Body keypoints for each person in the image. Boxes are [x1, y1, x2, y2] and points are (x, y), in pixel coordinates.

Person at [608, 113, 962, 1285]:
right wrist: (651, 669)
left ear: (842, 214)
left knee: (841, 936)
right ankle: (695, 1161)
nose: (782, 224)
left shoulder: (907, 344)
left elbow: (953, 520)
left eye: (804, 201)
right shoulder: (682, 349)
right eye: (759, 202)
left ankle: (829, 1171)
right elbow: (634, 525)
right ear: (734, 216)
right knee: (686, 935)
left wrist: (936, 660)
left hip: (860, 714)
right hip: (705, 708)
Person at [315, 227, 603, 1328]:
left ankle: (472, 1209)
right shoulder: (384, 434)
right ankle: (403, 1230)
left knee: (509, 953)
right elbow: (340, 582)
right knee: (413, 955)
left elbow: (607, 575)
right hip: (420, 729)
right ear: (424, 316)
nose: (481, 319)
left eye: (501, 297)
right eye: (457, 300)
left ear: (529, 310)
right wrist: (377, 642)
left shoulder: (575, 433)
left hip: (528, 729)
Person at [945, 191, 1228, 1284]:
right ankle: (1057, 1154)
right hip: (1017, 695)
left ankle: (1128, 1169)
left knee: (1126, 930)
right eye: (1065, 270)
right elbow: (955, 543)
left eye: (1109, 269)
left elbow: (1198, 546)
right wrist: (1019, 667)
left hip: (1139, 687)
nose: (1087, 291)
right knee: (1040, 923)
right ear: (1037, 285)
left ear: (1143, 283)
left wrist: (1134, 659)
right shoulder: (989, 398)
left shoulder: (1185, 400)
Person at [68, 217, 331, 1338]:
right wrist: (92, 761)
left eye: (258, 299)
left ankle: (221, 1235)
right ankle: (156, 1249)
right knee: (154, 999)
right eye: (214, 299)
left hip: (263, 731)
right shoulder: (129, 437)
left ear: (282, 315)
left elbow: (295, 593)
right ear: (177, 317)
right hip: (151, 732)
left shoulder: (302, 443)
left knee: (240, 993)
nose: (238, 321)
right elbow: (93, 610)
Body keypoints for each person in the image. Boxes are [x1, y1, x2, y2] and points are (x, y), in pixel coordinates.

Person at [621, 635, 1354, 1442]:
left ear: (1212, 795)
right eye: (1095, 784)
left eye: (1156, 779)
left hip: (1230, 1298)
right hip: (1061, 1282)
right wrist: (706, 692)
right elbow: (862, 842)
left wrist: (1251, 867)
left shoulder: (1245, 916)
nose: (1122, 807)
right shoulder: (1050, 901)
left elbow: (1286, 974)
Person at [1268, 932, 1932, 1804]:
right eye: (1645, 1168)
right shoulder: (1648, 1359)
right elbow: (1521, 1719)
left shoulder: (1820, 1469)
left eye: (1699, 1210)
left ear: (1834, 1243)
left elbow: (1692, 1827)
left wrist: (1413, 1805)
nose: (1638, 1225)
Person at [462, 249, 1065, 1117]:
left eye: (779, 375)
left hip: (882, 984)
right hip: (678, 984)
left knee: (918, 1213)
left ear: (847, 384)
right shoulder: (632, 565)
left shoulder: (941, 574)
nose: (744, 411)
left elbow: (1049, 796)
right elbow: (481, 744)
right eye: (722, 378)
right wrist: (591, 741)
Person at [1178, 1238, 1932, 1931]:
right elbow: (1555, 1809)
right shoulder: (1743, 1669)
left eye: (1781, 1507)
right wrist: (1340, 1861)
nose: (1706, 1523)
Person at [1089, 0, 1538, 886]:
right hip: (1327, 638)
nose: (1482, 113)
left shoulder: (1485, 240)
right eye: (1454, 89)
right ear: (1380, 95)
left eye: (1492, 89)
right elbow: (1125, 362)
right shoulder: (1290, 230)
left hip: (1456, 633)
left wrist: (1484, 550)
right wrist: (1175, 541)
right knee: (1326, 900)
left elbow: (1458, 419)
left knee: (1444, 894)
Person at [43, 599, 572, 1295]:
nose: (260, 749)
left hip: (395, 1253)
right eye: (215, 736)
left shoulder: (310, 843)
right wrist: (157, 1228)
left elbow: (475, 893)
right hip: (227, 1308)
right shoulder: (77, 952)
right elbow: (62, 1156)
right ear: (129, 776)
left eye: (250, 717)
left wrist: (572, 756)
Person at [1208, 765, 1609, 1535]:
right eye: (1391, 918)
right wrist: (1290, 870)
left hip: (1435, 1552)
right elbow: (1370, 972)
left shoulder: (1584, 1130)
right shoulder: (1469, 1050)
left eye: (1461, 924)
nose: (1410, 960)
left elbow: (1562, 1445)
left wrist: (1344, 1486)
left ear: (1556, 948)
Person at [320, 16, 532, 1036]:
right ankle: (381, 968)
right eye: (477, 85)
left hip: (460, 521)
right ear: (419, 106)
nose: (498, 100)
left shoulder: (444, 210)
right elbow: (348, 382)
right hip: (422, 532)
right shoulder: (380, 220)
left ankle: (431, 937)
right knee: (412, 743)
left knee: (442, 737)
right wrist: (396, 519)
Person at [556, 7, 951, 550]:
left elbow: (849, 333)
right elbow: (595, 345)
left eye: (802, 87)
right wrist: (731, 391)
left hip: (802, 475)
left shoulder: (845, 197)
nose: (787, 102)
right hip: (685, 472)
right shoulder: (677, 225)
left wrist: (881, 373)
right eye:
***
Please copy exactly the lines from the first line of the records above through the line containing "left elbow: (607, 575)", including both, and nothing more.

Body keypoints for each person in the image. Boxes are [x1, y1, x2, y2] and points are (x, y), in pixel coordinates.

Person at [608, 113, 962, 1285]:
right wrist: (651, 669)
left ear: (842, 214)
left knee: (841, 936)
right ankle: (695, 1161)
nose: (782, 224)
left shoulder: (907, 344)
left elbow: (953, 520)
left eye: (804, 201)
right shoulder: (682, 349)
right eye: (759, 202)
left ankle: (829, 1171)
right elbow: (634, 525)
right ear: (734, 216)
right knee: (686, 935)
left wrist: (936, 660)
left hip: (860, 714)
right hip: (705, 708)
Person at [315, 227, 603, 1328]:
left ankle: (472, 1209)
right shoulder: (384, 434)
right ankle: (403, 1230)
left knee: (509, 953)
right elbow: (340, 582)
right knee: (413, 955)
left elbow: (607, 575)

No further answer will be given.